How Long Does SEO Take to Work?

Chay Chard

If someone told you they'd get your website ranking on page one in 30 days, they're either lying or selling something dodgy. The real answer? SEO takes 3 to 12 months to show results. Sometimes longer.

We sat down with Alannah, our SEO Team Leader, to talk about the question every small business owner asks: when will I actually see results?

Watch the full video here:

How Long Does SEO Actually Take?

Most small businesses see meaningful results between 6 and 12 months. Some competitive industries take even longer.

But here's what matters more than the timeline: understanding why it takes this long and what's actually happening behind the scenes.

"There are new pages being released on Google every day," Alannah explained. "And Google is a bot. It's an engine that has to crawl all of these pages."

She explained, "We don't control Google's crawling of pages. There are things that we can do to make this crawl happen faster, but at the end of the day, we have to let it know that we've made these changes, and then it will put it in the queue and get to it."

So right away, you're dealing with a factor completely outside your control. Google has to find your changes, process them, compare them to competitors, and decide where you rank. That takes time.

**STATED PROBLEM A:**
List every line of the entries that contains the string "major", treating uppercase and lowercase as different.

**RECORD LIST:**
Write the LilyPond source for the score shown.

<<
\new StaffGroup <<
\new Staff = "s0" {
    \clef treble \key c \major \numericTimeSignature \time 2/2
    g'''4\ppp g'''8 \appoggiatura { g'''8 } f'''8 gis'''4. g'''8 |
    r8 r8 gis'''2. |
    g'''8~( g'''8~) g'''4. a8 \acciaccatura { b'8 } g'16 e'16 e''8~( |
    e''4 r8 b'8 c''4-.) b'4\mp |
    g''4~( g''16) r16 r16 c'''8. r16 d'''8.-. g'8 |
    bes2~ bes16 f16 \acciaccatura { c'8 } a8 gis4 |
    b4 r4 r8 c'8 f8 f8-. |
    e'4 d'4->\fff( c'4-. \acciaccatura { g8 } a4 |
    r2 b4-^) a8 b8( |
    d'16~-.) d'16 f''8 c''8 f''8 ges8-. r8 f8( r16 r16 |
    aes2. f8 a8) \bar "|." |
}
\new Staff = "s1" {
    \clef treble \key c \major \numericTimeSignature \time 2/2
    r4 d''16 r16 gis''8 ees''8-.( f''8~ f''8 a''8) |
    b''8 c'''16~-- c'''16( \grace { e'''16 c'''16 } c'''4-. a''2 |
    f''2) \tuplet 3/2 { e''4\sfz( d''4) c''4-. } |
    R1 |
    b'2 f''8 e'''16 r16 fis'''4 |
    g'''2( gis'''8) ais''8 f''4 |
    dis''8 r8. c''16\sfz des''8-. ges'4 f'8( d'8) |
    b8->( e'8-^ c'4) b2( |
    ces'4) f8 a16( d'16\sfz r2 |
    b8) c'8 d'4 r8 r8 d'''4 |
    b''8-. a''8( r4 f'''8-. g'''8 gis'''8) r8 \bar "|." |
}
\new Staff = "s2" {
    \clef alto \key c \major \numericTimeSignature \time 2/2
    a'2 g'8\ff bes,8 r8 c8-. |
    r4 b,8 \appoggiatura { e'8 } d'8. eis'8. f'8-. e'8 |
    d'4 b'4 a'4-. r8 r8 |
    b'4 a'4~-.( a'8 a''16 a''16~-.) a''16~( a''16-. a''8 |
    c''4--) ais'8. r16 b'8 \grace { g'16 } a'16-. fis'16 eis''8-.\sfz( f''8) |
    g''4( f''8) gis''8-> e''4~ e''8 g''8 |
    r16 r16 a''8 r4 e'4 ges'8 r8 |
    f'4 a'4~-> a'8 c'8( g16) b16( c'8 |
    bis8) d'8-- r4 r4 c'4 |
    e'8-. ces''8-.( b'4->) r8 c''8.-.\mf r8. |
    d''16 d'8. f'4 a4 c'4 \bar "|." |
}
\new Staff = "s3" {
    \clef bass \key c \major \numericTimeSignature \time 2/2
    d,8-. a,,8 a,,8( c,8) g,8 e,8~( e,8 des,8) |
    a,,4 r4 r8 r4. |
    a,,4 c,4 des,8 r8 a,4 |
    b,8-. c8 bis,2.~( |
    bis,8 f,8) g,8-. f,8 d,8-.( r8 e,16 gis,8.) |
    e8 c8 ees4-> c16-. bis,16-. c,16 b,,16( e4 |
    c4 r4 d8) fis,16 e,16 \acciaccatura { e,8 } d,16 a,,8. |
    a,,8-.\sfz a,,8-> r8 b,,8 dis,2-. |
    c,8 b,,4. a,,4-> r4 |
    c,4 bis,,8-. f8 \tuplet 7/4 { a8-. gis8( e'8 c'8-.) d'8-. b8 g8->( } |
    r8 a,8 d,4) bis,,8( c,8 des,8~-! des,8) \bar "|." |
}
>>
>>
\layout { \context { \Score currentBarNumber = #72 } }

**STATED PROBLEM B:**
Answer these questions from the SEO article:
(i) What job title does Alannah hold?
(ii) In what time range does the article say most small businesses see meaningful results?
(iii) According to Alannah, what kind of thing is Google?

**WRITTEN SOLUTION A:**
    \clef treble \key c \major \numericTimeSignature \time 2/2
    \clef treble \key c \major \numericTimeSignature \time 2/2
    \clef alto \key c \major \numericTimeSignature \time 2/2
    \clef bass \key c \major \numericTimeSignature \time 2/2

**WRITTEN SOLUTION B:**
(i) SEO Team Leader
(ii) Between 6 and 12 months
(iii) A bot